● **Source extract**:
Notwithstanding any other provision of this Security or the 2008
Indenture, if this Security is a Global Security, any payment in
respect of this Security may be made pursuant to the Applicable
Procedures of the Depositary as permitted in the 2008
Indenture.
Subject to the
prior paragraph and except as provided in the next [two] [three]
paragraphs, payment of any amount payable on this Security will be
made at the office or agency of the Company maintained for that
purpose in The City of New York (and at any other office or agency
maintained by the Company for that purpose), against surrender of
this Security in the case of any payment due at the Maturity of the
principal hereof (other than any payment of interest that first
becomes due on an Interest Payment Date); provided ,
however , that, at the option of the Company and subject to
the next paragraph, payment of interest may be made by check mailed
to the address of the Person entitled thereto as such address shall
appear in the Security Register.
Subject to the
second preceding paragraph, payment of any amount payable on this
Security will be made by wire transfer of immediately available
funds to an account maintained by the payee with a bank located in
the Borough of Manhattan, The City of New York, if (i) the
principal of this Security is at least
(Face of Security continued on next
page)

(Source data)

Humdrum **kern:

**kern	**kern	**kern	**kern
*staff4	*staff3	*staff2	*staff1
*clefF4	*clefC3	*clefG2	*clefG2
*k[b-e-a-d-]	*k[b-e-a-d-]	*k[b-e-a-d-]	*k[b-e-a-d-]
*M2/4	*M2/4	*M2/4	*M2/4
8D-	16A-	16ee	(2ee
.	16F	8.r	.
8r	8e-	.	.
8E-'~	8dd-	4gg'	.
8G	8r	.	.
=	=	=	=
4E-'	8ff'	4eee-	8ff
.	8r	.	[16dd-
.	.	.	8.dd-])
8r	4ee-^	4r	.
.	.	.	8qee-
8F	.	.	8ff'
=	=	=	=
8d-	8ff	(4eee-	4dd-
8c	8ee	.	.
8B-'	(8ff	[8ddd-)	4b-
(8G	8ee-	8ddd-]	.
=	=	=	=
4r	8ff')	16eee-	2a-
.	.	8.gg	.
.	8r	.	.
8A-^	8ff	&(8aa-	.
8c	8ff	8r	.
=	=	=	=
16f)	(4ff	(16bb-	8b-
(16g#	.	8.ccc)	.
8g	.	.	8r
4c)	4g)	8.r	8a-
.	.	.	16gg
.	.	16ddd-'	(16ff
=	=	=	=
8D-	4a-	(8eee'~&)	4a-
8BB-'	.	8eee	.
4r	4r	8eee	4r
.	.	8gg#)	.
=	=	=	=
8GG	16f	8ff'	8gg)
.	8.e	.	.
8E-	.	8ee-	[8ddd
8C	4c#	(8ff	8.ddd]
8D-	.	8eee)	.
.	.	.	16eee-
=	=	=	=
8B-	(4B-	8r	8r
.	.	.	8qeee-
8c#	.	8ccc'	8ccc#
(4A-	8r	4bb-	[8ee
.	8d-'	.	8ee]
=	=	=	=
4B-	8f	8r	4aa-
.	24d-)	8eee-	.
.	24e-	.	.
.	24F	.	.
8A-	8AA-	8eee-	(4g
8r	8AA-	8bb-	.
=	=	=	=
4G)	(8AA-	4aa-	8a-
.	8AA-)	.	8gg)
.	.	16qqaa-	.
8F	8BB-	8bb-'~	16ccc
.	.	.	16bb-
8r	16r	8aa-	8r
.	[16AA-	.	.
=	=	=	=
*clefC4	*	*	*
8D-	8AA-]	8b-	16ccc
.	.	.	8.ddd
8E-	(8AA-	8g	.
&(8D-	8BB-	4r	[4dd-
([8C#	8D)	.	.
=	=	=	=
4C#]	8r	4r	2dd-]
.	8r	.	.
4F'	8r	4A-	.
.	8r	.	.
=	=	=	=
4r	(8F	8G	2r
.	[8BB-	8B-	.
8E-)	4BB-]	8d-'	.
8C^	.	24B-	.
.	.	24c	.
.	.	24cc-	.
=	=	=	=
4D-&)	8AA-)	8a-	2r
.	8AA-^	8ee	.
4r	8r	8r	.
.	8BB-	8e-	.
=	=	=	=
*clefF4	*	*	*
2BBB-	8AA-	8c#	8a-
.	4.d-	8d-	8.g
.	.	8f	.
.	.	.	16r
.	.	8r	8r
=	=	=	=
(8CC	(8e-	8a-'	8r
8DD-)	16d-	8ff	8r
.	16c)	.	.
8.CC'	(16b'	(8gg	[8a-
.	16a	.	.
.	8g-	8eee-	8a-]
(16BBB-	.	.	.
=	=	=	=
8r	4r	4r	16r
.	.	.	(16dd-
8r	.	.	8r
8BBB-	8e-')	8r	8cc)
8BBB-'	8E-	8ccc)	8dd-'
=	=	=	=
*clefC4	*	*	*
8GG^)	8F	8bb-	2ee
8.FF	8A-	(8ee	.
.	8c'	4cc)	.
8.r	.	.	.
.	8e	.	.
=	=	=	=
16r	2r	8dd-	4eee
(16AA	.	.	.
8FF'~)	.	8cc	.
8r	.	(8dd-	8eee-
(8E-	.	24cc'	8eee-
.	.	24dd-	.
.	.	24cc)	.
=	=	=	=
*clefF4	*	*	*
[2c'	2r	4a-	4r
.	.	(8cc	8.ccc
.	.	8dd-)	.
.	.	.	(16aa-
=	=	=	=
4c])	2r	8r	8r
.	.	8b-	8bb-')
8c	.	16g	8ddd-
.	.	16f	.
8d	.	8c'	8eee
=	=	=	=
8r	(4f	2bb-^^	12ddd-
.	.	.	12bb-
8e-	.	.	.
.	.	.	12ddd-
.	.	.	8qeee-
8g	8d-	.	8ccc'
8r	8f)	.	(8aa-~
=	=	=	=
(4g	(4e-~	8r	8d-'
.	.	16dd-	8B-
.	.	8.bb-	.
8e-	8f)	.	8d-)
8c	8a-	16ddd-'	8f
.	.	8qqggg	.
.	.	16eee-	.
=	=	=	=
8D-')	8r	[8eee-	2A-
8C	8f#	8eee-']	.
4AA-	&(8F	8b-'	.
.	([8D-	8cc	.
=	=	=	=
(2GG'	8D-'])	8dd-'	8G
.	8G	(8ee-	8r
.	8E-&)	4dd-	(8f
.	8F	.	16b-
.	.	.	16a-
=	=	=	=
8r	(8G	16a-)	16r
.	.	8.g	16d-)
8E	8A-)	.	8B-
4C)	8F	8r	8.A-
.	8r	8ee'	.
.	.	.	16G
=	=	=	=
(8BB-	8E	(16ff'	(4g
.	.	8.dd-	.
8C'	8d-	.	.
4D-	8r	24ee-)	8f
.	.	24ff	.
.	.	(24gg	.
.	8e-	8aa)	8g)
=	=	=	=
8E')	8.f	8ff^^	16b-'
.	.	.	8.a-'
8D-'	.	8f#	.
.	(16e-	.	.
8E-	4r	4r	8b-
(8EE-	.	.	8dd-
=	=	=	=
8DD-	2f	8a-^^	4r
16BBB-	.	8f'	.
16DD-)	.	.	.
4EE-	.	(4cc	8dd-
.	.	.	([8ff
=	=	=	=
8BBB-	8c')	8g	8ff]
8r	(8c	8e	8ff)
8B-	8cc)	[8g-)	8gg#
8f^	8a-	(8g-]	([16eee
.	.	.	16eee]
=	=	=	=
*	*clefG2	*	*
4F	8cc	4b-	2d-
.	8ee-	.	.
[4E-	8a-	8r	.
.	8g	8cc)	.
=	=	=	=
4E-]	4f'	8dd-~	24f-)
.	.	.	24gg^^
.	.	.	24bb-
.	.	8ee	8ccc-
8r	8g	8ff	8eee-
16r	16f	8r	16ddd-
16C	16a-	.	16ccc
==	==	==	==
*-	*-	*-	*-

● **Stated exercise 1**: According to the security payment terms, in what city does the Company keep the office or agency where payments are made?
● **Stated exercise 2**: Translate this sentence from the security payment terms into Spanish: "Notwithstanding any other provision of this Security or the 2008 Indenture, if this Security is a Global Security, any payment in respect of this Security may be made pursuant to the Applicable Procedures of the Depositary as permitted in the 2008 Indenture."
● **Stated exercise 3**: Continue the security payment terms from the point where they stop.

● **Written response 1**: The City of New York.

● **Written response 2**: No obstante cualquier otra disposición de este Título o del Contrato de Emisión de 2008, si este Título es un Título Global, cualquier pago relativo a este Título podrá efectuarse conforme a los Procedimientos Aplicables del Depositario, según lo permitido en el Contrato de Emisión de 2008.

● **Written response 3**:
-3-
USD$1,000,000
(or the equivalent in euros) and (ii) the Holder entitled to
receive such payment transmits a written request for such payment
to be made in such manner to the Trustee at its Corporate Trust
Office, Attention: Corporate Trust Administration, on or before the
fifth Business Day before the day on which such payment is to be
made; provided that, in the case of any such payment due at
the Maturity of the principal hereof (other than any payment of
interest that first becomes due on an Interest Payment Date), this
Security must be surrendered at the office or agency of the Company
maintained for that purpose in The City of New York (or at any
other office or agency maintained by the Company for that purpose)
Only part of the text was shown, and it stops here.